Son yıllarda, akademik çevrelerde bilişim teknolojileri konusunda, kimi zaman aşırı iyimserlik rüzgarlarının estiği, bilişim ve teknoloji kavramlarının modern birer ütopya haline dönüştürüldüğü gözlemlenmektedir. Bilginin üretilmesi, işlenmesi, saklanması ve dağıtılmasındaki uluslar arası eşitsizliğin göz önüne alınmadığı bu yaklaşım, varolan gerçekliğe aykırı ve fazlasıyla teknoloji odaklı bir bakış açısını içermektedir.
Çalışmada, ülkeler ve bölgeler arasında bilişim teknolojileri alanındaki dengesizlikler çözümlenmeden, söz konusu teknolojilerin, demokratik bir sanal toplum, bilgiye sahip olmada eşit fırsatlar ve kısacası yeni ve daha iyi bir dünya yaratmalarının beklenilmesinin yanıltıcı olduğu üzerinde durulmaktadır.

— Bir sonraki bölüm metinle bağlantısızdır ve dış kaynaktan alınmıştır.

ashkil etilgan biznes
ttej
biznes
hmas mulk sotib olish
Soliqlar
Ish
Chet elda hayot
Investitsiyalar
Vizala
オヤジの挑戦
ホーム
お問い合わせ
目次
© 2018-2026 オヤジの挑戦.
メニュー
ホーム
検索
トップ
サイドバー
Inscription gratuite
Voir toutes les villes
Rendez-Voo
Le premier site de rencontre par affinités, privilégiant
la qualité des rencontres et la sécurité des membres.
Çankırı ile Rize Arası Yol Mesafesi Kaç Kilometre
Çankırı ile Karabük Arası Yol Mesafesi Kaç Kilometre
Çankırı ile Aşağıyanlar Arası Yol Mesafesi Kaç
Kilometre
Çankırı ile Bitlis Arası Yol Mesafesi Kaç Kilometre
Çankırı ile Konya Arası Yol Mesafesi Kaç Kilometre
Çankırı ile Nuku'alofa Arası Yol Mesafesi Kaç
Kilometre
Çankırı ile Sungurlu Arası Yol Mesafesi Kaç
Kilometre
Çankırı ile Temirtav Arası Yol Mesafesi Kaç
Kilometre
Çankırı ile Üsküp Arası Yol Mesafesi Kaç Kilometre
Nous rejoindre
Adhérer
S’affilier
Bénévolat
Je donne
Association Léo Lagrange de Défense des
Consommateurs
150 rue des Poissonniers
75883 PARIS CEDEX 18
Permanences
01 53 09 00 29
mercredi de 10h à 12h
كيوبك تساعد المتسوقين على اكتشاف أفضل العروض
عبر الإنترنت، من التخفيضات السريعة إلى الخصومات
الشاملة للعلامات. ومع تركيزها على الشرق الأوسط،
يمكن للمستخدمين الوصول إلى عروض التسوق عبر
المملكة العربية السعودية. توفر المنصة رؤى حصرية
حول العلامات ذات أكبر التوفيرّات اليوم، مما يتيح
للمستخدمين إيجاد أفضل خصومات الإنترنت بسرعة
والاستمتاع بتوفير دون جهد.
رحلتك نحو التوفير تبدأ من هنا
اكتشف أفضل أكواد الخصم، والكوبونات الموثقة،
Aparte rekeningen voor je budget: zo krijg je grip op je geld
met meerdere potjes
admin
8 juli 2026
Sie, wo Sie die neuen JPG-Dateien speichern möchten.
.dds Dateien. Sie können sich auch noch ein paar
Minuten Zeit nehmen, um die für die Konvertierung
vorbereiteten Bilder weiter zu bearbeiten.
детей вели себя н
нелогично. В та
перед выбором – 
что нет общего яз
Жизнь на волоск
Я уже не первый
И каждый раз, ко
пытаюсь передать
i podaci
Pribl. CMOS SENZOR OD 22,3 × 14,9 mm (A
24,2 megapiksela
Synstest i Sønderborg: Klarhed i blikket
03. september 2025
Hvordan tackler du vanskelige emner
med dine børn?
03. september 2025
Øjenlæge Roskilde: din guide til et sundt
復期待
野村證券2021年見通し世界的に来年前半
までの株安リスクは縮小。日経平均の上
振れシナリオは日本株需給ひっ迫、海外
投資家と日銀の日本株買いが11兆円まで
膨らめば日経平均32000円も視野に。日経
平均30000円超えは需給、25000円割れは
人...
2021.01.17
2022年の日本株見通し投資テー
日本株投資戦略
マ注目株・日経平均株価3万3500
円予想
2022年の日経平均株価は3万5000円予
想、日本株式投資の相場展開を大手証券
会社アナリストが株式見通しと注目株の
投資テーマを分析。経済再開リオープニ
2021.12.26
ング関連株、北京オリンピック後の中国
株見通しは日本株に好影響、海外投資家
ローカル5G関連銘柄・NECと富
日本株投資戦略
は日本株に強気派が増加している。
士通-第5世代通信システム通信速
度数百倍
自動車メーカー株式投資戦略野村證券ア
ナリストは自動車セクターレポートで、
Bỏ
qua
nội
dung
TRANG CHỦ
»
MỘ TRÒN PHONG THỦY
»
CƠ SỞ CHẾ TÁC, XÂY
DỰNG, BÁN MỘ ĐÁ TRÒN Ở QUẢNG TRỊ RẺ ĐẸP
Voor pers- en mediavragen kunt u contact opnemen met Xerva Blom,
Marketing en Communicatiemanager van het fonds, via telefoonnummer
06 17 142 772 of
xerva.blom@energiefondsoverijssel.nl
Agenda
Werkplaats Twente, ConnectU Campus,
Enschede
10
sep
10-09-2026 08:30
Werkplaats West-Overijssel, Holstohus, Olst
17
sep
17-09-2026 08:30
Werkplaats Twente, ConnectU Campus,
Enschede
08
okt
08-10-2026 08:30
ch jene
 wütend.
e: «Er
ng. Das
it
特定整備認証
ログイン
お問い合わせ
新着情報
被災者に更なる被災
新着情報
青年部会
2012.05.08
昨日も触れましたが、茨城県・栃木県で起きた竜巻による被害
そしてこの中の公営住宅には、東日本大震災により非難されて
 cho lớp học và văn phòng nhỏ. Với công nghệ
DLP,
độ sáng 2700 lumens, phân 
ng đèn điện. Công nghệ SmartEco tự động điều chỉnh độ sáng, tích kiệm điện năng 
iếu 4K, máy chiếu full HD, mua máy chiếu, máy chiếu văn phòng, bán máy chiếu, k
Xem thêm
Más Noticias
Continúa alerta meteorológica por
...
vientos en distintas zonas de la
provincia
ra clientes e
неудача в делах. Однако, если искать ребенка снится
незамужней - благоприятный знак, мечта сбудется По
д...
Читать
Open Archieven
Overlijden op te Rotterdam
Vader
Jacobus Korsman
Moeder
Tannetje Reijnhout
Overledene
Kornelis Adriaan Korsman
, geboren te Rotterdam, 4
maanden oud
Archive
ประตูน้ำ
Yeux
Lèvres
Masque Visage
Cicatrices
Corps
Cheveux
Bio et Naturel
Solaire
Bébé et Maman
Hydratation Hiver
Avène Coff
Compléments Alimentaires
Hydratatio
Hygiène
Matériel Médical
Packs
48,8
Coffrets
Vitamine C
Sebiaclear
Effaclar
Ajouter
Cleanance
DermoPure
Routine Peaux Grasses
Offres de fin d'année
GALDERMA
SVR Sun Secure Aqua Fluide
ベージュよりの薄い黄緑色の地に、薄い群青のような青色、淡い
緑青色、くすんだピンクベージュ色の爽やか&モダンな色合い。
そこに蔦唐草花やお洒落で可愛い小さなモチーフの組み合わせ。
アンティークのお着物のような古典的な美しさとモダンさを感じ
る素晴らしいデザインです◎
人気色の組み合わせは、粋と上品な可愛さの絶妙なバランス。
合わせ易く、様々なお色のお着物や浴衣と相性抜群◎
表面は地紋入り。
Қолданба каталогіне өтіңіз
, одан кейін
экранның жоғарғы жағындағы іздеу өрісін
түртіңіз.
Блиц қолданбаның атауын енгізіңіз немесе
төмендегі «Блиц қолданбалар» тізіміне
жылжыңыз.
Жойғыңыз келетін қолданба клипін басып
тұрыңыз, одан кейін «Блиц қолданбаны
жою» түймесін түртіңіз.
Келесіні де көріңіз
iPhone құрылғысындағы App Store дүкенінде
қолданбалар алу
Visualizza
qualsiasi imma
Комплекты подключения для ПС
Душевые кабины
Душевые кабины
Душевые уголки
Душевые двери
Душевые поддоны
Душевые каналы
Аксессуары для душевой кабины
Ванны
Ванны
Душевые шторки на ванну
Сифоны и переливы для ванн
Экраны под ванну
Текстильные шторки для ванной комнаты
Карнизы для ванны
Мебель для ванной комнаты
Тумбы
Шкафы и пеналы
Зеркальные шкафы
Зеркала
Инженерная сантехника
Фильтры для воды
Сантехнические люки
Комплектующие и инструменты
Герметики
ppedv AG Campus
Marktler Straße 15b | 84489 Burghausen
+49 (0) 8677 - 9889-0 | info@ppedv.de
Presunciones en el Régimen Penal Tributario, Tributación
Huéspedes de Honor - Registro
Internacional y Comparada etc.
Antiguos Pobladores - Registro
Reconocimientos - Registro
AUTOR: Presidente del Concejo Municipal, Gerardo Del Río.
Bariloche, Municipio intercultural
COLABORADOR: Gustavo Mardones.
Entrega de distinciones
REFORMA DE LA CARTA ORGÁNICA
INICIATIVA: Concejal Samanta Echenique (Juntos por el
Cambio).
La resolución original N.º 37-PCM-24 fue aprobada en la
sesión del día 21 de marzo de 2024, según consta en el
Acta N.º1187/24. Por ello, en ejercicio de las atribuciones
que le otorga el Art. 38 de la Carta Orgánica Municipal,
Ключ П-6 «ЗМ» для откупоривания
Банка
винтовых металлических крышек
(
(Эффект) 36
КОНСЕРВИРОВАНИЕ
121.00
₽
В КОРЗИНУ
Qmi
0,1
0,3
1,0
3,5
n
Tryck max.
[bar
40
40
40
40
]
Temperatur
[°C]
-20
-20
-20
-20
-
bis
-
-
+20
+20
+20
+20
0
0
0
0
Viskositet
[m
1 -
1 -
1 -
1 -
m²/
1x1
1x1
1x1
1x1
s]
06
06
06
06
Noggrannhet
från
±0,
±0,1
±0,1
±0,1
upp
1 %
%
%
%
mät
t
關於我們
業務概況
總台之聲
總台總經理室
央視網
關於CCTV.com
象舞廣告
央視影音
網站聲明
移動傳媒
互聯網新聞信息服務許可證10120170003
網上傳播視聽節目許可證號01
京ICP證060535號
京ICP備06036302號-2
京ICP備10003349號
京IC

In recent years, it has been observed that concepts of informatics and technology in academic circles, upon which optimistic winds blow from time to time, have turned into modern utopias. This approach in which international inequality in producing, processing, storing and disseminating knowledge hasn’t been taken into consideration involves a point of view in which technology is over stressed and is incongruous with the present reality.
This sudy stresses on the fact that it would be misleading to create a democratic cyber society with equal opportunities in possessing the knowledge, in short, in creating a better world, unless we solve the inequality in the field of information technologies among countries and regions.